I Hate Time-Outs
A recurring issue in the design of concurrent and/or distributed systems is to choose those dreaded time out values. It seems that they are inevitable, doesn't it? They seem arbitrary, baked-in in an way that often make them hard to change and mange. In my experience, they are always wrong somehow, or at least need a lot of trial-and-error hand tuning to get right.
Imagine if we could do away with them all together. Woudn't that be a relief?
The other day when I was explaining some Erlang issues to Steven Freeman (@sf105), he summed up my explanation with those magic words: "When process are cheap, who needs timeouts?" And it's so true.
This ideas I was describing to him came from a recent discussion on the erlang-questions mailing list. That discussion started with a question about the default timeout in erlang's standard RPC mechanism gen:call; which used to do an rpc invocation on a generic server. It has a standard timeout of 5 secs, so when one process performs an RPC request to another process inside the erlang ecosystem, it has a default timeout of five seconds. Why? In the end someone authoritatively explaining that it was really a mistake in the original design to have a default timeout different from infinity, because it's not really needed.
The reason why timeouts are not needed is that when you use the gen:call mechanism the caller monitors the callee while waiting for a reply. That means the caller knows if the target of the rpc dies. Why have a timeout then?
Timeouts really belong at the edges of the system, not inside it. The relevant timeout is one that the ultimate caller -- the client -- should be concerned with. And in stead of specifying a timeout, why not support some kind of cancel mechanism?
When interacting with some external resource, you can feasibly use a timeout to decide that the resource has become unavailable. (This strategy is also part of what erlang nodes use to determine liveliness of connected nodes, in combination with tcp sockets being broken.)
Timeouts waiting for some response to arrive should only be used at the edges.
Cancelling requests
Another case of timeout at the "edges of the system" is a client sending a request to your server. Think of a HTTP request which is cancelled by the user by closing the connection; or it could be an explicit cancel request in some other protocol. When such a cancellation arrives, you'd want to be able to propagate this cancellation to the part of your program which is working to carry out the request. In this case, the normal timeouts doesn't help you either.

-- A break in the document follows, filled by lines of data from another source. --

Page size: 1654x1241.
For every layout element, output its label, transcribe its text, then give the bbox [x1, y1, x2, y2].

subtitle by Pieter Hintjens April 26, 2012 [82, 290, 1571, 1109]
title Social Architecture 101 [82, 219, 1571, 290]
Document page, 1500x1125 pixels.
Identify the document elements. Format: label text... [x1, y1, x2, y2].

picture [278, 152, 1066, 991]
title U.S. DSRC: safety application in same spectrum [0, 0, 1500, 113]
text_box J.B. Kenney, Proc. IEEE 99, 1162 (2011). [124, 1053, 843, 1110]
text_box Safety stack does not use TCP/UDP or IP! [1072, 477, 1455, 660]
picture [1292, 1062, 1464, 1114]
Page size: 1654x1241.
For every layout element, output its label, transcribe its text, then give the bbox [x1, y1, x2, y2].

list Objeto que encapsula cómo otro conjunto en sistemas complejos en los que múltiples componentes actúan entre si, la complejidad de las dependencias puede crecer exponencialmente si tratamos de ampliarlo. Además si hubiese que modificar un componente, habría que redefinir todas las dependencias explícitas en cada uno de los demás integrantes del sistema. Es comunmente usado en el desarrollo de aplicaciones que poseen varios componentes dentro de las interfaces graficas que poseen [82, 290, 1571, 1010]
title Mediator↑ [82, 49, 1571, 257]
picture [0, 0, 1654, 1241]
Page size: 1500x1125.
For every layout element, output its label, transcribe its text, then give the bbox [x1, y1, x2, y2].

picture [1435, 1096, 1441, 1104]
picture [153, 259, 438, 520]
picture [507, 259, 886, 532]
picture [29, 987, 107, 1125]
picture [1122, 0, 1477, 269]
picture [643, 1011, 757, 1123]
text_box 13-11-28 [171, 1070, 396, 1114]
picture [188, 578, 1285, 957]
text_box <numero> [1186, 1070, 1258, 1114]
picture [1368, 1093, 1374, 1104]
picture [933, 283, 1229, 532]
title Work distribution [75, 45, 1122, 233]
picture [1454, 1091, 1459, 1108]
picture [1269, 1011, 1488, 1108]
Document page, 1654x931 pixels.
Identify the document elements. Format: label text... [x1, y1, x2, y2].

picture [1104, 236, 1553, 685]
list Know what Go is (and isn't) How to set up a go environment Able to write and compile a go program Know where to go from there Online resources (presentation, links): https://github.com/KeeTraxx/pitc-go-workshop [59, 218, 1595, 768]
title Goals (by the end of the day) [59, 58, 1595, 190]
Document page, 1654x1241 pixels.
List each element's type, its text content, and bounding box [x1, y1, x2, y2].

Luckily, erlang is great for something like this. A standard pattern is to create a process for each request, and then ... have processes that are spawned by the "request process" monitor or link to the original request process. That allows you to propagate the cancel request the other way -- down the RPC call chain. I think of it as an exception propagating in the opposite direction. It propagates from the caller to the callees. Awesome!
I have not been able to find code in OTP that covers this usage model, and even though this code probably doesn't do exactly the right thing
...
handle_request({do_something, Args}, {CallerPID,_}=ReplyTo, State) ->
JobRunner = spawn(fun() ->
link(CallerPID),
{ok, Result} = compute_do_something( Args, State )
unlink(CallerPID),
gen:reply(ReplyTo, Result)
end),
{noreply, State}.
i.e., while executing a long-running job compute_do_something, link with the requestor so that the JobRunner gets killed if the requestor dies.
Ideally, you'd want to use the less intrusive monitor option rather than linking, but that requires more integration across modules. But I like the idea of an "exception propagating in the opposite direction" to describe a cancel request.